Disclosure: I was sent a review copy of this book so that I would post a review on Amazon. The publisher sent me the copy as I had reviewed another book on the Golem story on Amazon.
Review: As the last reviewer provided so much information in his review, this review will try to avoid what was already covered. I thought Vilk's Golem a pretty good pulp fiction-style read; Clive Cussler does Indiana Jones fused with The Dirty Dozen. The story moves very quickly, which maybe reflects Vilk's background in film, and can easily be imagined as a film or graphic novel. As for being an action novel, it reads well that way. I personally liked that it did not get tied down in discussions of weapons, etc. and avoided all the technobabble that is so common to action novels by say Cussler or Clancy. The spare style of little-detail-provided-writing was somewhat like that of Elmore Leonard. As for being a horror novel, the premise reminded me of F. Paul Wilson's The Keep but was different from that novel in that Vilk's Golem reads much more like an action story and thus I would not say it is horrific.
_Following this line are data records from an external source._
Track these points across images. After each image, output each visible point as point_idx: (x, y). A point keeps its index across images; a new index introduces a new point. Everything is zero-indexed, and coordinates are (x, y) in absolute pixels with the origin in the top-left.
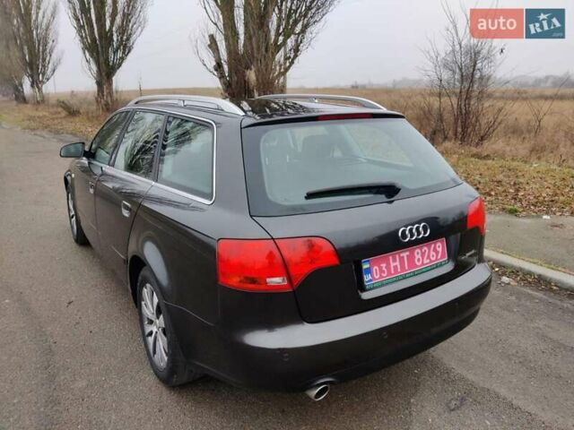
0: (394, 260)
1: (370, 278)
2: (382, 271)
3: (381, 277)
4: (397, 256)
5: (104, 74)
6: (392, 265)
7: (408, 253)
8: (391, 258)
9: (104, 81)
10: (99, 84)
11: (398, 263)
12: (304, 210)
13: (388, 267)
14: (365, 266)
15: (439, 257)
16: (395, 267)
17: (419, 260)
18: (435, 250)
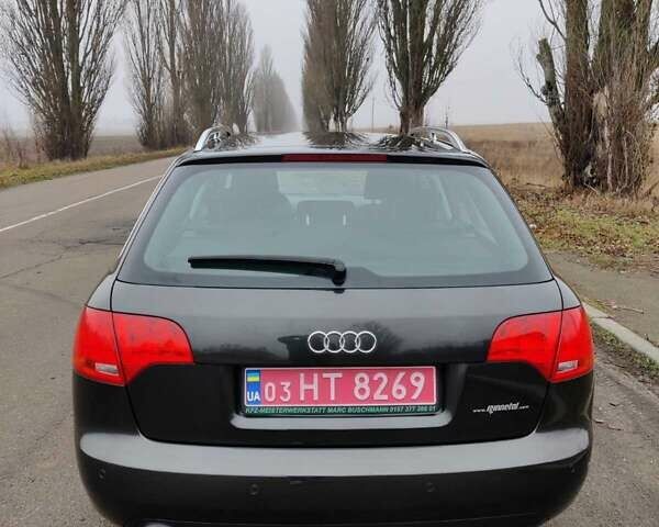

The reason I gave this book four stars rather than five was that I wish there had been more background in it. This might not be the case for every reader but the history buff in me wanted more than Vilk provided. More on the Golem story and how it eventually ties to the story presented would have been a very good addition to the book. I can imagine how the Munich Pact and the like would have led to where the story picks up with the Germans messing around with the Golem in Greenland but I would have liked to read how the author imagined it, either through the actual telling of the story or at least through OSS reports passed on the US Ranger hero. The question of issues for the SS with dealing with something that was so Jewish as the Golem was one that kept coming to my mind and never was resolved. Also, struggles between the SS and German army are mentioned but not as developed as they could have been. These are the things that interest me and thus I wish Vilk had spent more time on them and less on his cipher which I will not be puzzling out. Maybe down the road Vilk will produce an expanded edition of Golem that will address the historical background to his thriller.
The quibbles of the previous paragraph aside, this is the ideal book for anyone in the mood for a pulp fiction Second World War story.